FIG. 1 is a schematic configuration explanatory view showing an embodiment of the present invention.

FIG. 2 is a block diagram of an ion current measuring circuit of the same embodiment.

FIG. 3 is a flowchart showing a control procedure of the embodiment.

FIG. 4 is an operation explanatory view of the same embodiment.

FIG. 5 is a data explanatory view showing data of a table for determining a knock window start time in the embodiment.

FIG. 6 is a schematic circuit diagram of a detection circuit of the same embodiment.

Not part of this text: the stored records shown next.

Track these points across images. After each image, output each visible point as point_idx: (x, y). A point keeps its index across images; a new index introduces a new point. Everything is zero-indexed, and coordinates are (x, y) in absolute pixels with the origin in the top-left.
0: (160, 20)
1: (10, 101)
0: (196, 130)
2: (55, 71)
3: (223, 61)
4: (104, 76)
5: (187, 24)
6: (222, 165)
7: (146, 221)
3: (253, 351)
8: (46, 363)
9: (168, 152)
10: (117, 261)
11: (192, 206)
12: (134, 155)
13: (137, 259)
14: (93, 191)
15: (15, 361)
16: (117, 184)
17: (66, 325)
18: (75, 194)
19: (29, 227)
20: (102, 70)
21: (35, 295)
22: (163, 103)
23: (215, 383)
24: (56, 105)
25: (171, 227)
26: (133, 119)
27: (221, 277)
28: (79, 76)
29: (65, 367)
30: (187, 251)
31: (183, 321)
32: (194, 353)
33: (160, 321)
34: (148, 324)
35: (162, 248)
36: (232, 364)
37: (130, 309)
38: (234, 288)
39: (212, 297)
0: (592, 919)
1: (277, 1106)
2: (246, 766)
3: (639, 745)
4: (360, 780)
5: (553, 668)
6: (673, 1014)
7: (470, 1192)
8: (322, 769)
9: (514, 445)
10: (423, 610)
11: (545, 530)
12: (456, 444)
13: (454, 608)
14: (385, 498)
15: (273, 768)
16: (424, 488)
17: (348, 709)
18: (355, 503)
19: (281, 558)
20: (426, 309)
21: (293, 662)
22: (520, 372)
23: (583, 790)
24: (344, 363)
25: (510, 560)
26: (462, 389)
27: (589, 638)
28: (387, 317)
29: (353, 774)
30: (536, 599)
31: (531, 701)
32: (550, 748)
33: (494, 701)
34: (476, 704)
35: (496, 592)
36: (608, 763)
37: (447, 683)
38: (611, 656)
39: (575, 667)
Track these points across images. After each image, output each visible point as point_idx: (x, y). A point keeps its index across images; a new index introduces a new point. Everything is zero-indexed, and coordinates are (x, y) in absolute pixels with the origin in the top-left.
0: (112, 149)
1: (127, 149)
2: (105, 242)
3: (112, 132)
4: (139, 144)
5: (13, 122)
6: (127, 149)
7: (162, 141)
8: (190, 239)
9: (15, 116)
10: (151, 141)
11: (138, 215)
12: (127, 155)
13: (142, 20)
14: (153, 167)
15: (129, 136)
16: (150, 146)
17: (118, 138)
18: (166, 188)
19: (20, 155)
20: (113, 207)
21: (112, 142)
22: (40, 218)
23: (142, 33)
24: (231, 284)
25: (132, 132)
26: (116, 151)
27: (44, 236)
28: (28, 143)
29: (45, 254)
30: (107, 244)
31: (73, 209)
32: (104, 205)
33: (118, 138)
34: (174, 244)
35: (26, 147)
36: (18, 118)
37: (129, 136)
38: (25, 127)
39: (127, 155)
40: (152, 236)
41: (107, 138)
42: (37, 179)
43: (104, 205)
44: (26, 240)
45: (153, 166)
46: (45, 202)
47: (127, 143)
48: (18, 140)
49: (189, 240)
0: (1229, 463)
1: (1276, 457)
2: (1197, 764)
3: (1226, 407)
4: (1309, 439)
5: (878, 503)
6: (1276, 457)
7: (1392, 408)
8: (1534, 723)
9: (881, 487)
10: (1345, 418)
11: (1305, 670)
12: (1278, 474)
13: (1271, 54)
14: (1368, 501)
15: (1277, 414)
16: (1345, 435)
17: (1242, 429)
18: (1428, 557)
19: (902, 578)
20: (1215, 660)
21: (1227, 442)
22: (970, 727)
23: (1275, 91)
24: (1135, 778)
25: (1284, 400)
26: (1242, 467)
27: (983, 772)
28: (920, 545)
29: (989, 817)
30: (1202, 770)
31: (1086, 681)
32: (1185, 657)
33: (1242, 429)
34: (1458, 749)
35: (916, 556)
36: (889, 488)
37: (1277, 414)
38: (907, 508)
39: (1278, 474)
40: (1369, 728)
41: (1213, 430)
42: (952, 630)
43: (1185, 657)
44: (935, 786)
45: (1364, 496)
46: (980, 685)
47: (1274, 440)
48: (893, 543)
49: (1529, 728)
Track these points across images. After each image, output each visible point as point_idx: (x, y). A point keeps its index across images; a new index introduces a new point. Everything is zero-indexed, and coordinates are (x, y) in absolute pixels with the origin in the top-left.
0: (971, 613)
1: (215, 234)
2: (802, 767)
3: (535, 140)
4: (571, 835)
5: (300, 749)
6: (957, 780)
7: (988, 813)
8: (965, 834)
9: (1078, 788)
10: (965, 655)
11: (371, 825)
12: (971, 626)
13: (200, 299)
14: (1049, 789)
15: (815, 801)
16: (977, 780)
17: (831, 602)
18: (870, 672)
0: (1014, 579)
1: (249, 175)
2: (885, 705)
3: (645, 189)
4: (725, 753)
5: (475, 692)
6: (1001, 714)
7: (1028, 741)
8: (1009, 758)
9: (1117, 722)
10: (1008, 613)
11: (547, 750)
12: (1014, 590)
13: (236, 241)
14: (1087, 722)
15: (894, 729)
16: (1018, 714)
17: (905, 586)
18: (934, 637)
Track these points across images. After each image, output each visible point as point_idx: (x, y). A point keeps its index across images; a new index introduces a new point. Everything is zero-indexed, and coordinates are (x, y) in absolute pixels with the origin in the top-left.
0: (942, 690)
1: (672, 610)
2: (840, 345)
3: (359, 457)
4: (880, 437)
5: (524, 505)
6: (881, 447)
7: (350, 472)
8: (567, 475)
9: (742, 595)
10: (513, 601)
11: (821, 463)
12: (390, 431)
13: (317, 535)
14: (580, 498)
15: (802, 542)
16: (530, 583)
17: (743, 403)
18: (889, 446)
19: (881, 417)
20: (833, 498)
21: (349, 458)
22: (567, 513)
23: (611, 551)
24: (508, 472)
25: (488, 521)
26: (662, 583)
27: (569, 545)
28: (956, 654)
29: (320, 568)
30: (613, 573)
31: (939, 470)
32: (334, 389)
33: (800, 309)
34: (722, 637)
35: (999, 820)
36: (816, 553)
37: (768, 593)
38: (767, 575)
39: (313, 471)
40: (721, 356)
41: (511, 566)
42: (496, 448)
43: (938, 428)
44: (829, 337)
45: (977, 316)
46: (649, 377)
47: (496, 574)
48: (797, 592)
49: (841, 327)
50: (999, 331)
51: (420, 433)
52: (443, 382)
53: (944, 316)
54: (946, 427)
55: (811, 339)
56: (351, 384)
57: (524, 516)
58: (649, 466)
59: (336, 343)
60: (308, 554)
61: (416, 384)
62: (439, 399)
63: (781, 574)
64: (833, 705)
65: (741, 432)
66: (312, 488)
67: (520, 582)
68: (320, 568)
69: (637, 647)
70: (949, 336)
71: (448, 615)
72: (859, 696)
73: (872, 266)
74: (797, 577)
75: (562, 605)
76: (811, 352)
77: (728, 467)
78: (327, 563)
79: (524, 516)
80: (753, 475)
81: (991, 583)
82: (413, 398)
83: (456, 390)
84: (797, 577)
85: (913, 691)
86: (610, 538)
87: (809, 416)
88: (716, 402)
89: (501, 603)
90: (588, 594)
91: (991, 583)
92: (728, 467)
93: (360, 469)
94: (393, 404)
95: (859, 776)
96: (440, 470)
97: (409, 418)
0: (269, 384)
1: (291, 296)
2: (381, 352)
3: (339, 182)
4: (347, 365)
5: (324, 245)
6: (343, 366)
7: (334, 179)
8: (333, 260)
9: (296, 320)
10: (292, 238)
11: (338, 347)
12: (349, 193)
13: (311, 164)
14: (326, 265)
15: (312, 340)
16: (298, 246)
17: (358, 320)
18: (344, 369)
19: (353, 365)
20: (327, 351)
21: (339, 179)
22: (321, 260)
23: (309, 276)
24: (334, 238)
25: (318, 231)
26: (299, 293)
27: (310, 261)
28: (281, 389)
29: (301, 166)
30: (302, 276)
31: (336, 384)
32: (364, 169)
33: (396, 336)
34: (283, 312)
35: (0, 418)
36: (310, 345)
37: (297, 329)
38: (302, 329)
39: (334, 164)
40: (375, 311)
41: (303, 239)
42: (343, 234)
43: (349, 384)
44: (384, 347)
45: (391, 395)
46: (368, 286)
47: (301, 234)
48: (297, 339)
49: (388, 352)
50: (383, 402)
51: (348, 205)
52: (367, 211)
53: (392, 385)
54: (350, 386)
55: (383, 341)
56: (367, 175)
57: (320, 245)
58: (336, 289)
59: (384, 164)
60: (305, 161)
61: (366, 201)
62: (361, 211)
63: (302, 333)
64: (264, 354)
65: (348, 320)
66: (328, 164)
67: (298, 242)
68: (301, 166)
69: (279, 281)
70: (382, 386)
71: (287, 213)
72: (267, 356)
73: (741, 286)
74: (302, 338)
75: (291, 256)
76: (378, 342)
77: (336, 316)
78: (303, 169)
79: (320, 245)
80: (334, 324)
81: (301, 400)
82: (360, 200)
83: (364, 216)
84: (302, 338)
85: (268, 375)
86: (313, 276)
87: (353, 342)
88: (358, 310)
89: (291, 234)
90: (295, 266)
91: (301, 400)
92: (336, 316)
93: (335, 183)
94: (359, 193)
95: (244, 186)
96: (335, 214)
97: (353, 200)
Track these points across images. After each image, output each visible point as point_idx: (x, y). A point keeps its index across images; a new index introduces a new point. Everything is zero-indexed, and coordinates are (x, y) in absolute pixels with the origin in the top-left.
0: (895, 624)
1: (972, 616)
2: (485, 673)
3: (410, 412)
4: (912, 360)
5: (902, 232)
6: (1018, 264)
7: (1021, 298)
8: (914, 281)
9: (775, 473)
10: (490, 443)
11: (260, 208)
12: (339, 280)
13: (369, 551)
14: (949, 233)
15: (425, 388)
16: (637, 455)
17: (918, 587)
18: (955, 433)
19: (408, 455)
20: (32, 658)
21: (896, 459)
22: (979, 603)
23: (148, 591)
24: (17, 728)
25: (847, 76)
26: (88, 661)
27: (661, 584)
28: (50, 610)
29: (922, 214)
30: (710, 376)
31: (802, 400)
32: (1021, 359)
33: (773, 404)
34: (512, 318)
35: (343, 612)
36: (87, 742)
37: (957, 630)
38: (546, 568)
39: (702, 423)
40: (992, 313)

FIG. 7 is an operation explanatory view of the detection circuit of the embodiment.

[Explanation of symbols]

 6 ... Electronic control device 7 ... Central processing unit 8 ... Storage device 9 ... Input interface 11 ... Output interface 14 ... Cam position sensor 24 ... Bias power supply 25 ... Ion current measurement circuit

Claims (1)

[Claims] 1. A knock detection method using an ion current for detecting occurrence of knock by detecting ion current flowing in a cylinder from the start of combustion, wherein a determination section for determining a change state of the ion current is set, and ignition is performed. Knock by ion current characterized by delaying the determination section by a delay time that sets the determination section according to the operating state of the engine with the timing as a reference point, and detecting knock from the ion current in the delayed determination section. Detection method.